An attendee checks in for The Aesthetic Meeting 2021 at the Miami Beach Convention Center. The Aesthetic Society required all attendees — whether vaccinated or not — to wear masks. (Photos courtesy Greater Miami CVB)
When The Aesthetic Meeting 2021 — the signature annual event of The Aesthetic Society — convened at the Miami Beach Convention Center in early May, the hybrid event was remarkable for several reasons. Perhaps most surprising, though, was its pricing model: Organizers charged the same registration fee for virtual attendees as on-site attendees.
“My dream would be for everyone to adopt that pricing model,” said Sue Dykema, CAE, executive director of The Aesthetic Society and the Aesthetic Surgery Education and Research Foundation (ASERF). “People tend to think virtual should be ‘less expensive,’ but the cost to offer virtual is above and beyond normal audiovisual expense and adds cost for the organizer.”
The Aesthetic Meeting 2021’s welcome reception took place at the Loews Miami Beach hotel — one of several off-site venues the group took over in Miami Beach for social functions, including Dolce, The Betsy, The Temple House, and The Villa.
Held at the Miami Beach Convention Center from April 29 to May 3, the in-person meeting saw 714 attendees while the virtual program attracted slightly less — 515. The meeting’s exhibition, the Aesthetic Marketplace, hosted 972 exhibitor representatives from 119 companies. In addition to the exhibition, the program included educational sessions, various symposia, and social functions.
According to Dykema, this pricing model had several benefits for attendees as well as the organization. It gave attendees the ability to easily change their registration from virtual to in-person, or vice versa, if their comfort level changed. This is “all part of our ‘Your Choice’ positioning,” she said. Attending virtually allowed participants to save on travel and hotel costs, while attending in-person gave them the added benefit of networking with colleagues.
“The value of our education is the same and we did not want to diminish that by offering lower fees for virtual participation,” Dykema said.

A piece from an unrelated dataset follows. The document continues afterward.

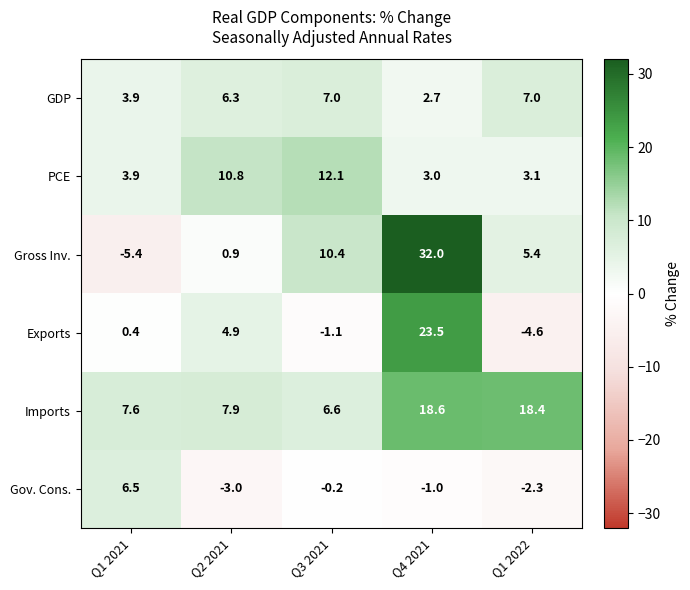

What is the average value of the GDP series?

5.4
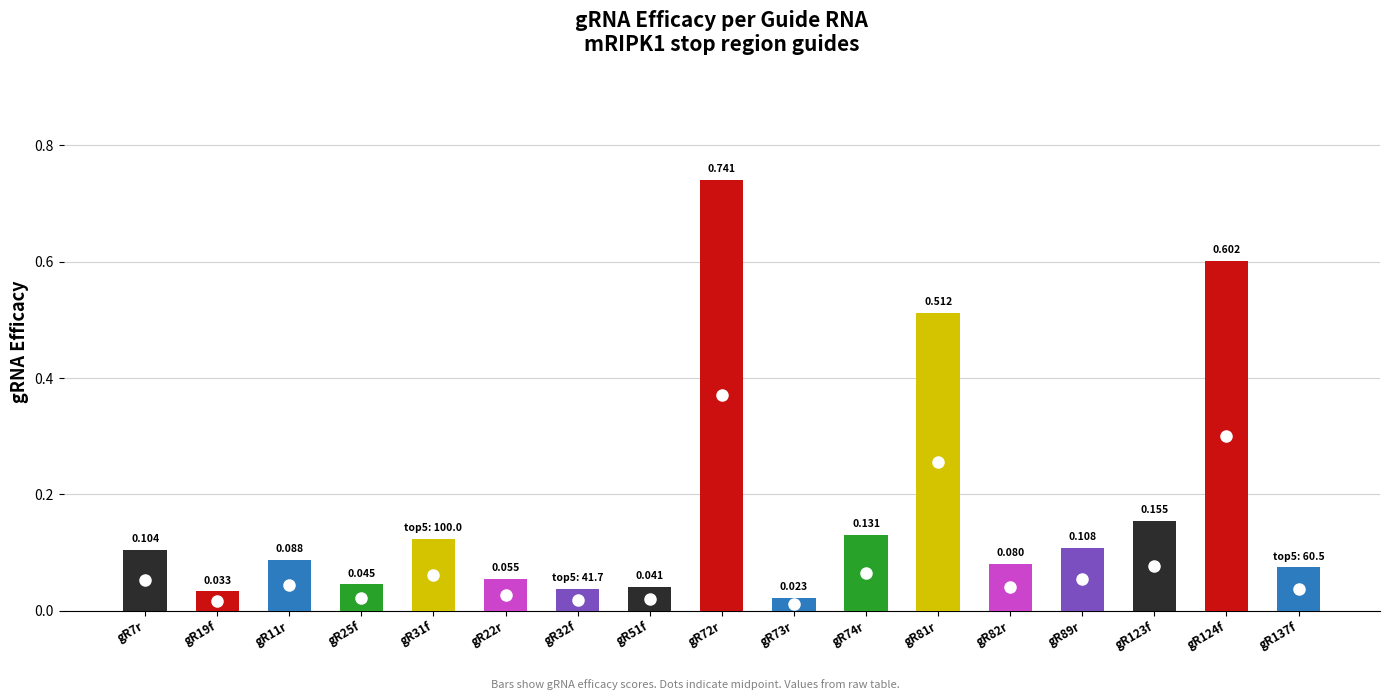

Rank the categories by value from highest to lowest.

mRIPK1stop_gR72r, mRIPK1stop_gR124f, mRIPK1stop_gR81r, mRIPK1stop_gR123f, mRIPK1stop_gR74r, mRIPK1stop_gR31f, mRIPK1stop_gR89r, mRIPK1stop_gR7r, mRIPK1stop_gR11r, mRIPK1stop_gR82r, mRIPK1stop_gR137f, mRIPK1stop_gR22r, mRIPK1stop_gR25f, mRIPK1stop_gR51f, mRIPK1stop_gR32f, mRIPK1stop_gR19f, mRIPK1stop_gR73r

Since pivoting its live annual meeting in April 2020 to digital in less than two weeks, the organization has found the virtual landscape to be “very successful.” The Aesthetic Society has hosted a series of virtual events since then with partner Digitell, which also produced The Aesthetic Meeting 2021.
“So when we were looking ahead to 2021 and what was possible … we really wanted an in-person event and it was just obvious we had to offer hybrid,” she said.
That meant making some changes to make sure that both audiences were getting the most out of the experience. For example, this year organizers asked all presenters to speak live at the meeting. “This certainly made the educational experience for both in-person and virtual [attendees] more robust and allowed for discussion that we typically don’t see when speakers present remotely,” Dykema said.
One major lesson learned from managing a hybrid experience — dedicate a staff to overseeing the virtual component. “Because when you’re on site, you just don’t have time to deal with that virtual audience,” said Sue Dykema, CAE, executive director of The Aesthetic Society.